• [What you are asked to do] Please reproduce the records exactly, leaving out any pictures.

• [Records from a collection]
━━━

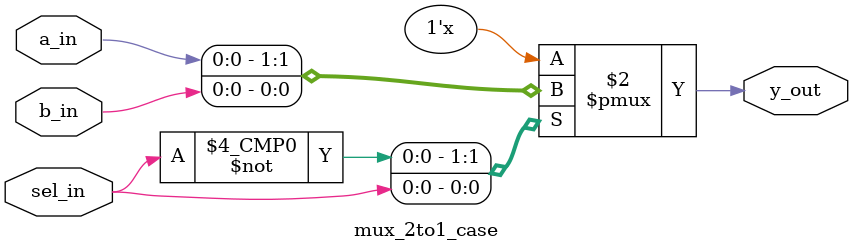
<source format=v>
`timescale 1ns / 1ps


module mux_2to1_case(
    input a_in,
    input b_in,
    input sel_in,
    output reg y_out
    );
    
    always @(*)
        begin
            case(sel_in)
            1'b0: y_out = a_in;
            1'b1: y_out = b_in;
            endcase
        end 
endmodule

</source>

━━━

• [Response to the task]
<source format=v>
`timescale 1ns / 1ps


module mux_2to1_case(
    input a_in,
    input b_in,
    input sel_in,
    output reg y_out
    );
    
    always @(*)
        begin
            case(sel_in)
            1'b0: y_out = a_in;
            1'b1: y_out = b_in;
            endcase
        end 
endmodule

</source>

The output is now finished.